Recently, Vermont became the first state to enact legislation that regulates data brokers who buy and sell personal information. Under the new law, data brokers in Vermont will now have to register with the state, adopt standard security measures, and provide information to the state regarding their data collection practices. The law was passed in response to reported risks associated with the widespread aggregation and sale of data about consumers, and is intended to provide consumers with more information about data brokers and their data collection practices.

Who Does the Law Apply To?

 A “data broker” is defined under the law as “a business or unit/s of a business, separately or together, that knowingly collects and sells or licenses to third parties the brokered personal information of a consumer with whom the business does not have a direct relationship.” Personal information in this context is defined broadly, and includes one or more computerized data element such as name, address, date or place of birth, mother’s maiden name, biometric data, as well as “other information that, alone or in combination with the other information sold or licensed, would allow a reasonable person to identify the consumer (with reasonable certainty) to a third party.” Importantly, the law does not apply to businesses that collect data in the course of providing a consumer-facing product or service, such as websites, apps, or e-commerce platforms.

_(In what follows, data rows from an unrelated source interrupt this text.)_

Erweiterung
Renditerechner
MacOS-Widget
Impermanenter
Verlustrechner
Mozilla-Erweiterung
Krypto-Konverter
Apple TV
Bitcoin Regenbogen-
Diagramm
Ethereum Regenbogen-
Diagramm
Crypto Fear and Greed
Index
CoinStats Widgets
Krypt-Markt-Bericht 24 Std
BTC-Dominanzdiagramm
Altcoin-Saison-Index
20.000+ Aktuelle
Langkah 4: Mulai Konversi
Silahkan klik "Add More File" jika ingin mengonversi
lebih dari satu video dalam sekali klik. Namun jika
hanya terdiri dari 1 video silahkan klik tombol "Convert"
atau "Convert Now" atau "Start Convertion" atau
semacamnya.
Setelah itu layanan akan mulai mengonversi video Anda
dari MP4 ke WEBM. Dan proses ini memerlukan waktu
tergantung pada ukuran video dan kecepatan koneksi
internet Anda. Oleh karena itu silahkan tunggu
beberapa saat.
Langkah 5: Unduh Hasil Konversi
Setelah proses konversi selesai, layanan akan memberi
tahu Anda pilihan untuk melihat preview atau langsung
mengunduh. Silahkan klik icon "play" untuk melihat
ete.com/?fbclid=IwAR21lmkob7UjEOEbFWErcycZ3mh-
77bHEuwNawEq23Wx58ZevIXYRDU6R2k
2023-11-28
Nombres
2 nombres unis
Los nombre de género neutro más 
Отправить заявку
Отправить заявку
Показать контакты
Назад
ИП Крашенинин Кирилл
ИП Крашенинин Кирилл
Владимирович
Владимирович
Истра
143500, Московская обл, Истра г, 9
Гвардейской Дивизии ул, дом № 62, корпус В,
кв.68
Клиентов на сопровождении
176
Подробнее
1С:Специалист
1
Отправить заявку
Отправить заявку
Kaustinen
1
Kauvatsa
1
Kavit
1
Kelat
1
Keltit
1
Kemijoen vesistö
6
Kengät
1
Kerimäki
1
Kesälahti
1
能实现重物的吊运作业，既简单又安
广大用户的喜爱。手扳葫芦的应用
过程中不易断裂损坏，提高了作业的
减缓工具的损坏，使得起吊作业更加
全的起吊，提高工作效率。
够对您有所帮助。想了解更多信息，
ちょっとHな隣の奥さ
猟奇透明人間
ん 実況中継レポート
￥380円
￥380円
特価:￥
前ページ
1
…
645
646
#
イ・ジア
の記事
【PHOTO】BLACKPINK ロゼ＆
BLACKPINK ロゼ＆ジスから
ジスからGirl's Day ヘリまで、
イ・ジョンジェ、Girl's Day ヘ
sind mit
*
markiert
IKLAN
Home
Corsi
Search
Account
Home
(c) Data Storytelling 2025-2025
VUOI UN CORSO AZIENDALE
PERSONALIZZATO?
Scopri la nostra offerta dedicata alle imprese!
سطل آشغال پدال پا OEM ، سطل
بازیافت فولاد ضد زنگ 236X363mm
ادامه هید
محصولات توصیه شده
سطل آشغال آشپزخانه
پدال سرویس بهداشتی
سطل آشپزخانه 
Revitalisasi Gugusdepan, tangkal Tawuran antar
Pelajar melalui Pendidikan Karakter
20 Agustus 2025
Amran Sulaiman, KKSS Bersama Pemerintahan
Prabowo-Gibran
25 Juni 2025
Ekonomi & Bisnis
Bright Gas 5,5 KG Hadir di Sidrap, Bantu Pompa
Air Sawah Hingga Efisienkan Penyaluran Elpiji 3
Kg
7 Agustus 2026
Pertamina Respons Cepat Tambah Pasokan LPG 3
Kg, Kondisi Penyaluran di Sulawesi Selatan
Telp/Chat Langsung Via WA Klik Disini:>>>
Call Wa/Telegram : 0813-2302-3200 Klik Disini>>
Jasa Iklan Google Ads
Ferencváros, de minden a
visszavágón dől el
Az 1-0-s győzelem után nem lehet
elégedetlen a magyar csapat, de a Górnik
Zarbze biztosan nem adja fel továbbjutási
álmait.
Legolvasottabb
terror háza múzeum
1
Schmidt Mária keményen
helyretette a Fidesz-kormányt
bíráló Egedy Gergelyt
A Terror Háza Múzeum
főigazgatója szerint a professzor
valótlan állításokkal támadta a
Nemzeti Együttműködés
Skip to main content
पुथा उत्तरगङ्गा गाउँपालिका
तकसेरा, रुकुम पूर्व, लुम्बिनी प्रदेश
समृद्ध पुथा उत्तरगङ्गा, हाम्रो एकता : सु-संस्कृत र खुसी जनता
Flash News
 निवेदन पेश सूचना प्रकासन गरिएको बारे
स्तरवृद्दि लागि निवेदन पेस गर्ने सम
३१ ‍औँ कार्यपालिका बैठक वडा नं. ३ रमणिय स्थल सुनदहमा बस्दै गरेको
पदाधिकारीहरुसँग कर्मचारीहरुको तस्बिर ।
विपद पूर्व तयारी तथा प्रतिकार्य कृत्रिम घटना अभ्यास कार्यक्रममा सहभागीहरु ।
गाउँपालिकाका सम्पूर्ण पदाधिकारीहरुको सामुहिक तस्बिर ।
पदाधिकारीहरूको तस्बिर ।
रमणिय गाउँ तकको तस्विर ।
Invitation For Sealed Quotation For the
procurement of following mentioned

What Are the Law’s Requirements?

The law imposes three main requirements on data brokers:

  • Prohibitions on Use. Data brokers may not acquire personal information by fraudulent means, and may not use personal information for the purposes of stalking or harassment, committing fraud, or to engage in unlawful discrimination.
  • Registration and Disclosures. Data brokers must pay $100 and register annually with the Vermont Secretary of State. Upon registration, data brokers must also provide information on whether and how consumers can opt out of the broker’s data collection, databases, or certain sales of data; whether the broker implements a purchaser credentialing process; the number of security breaches the broker experienced during the prior year and the number of consumers affected; and a statement detailing the data collection practices applicable to the personal information of minors.
  • Information Security Requirements. Data brokers must develop, implement, and maintain a comprehensive information security program that contains appropriate administrative, technical, and physical safeguards. The law specifically requires a number of minimum features, such as ongoing employee training, a means for detecting and preventing security system failures, security policies, disciplinary measures for violations, and supervision of service providers.

When Does the Law Take Effect?

Data brokers will have until January 1, 2019 to comply with the annual registration and information security requirements. Enforcement of the law is regulated by the Vermont Attorney General’s Office and violations may result in civil penalties and appropriate injunctive relief. A private right of action is not provided.

While this bill is the first of its kind, it may not be the last. With increased scrutiny on the buying and selling of personal information, and increased interest in consumer privacy, we may see greater attention to the regulation of data brokers in the future.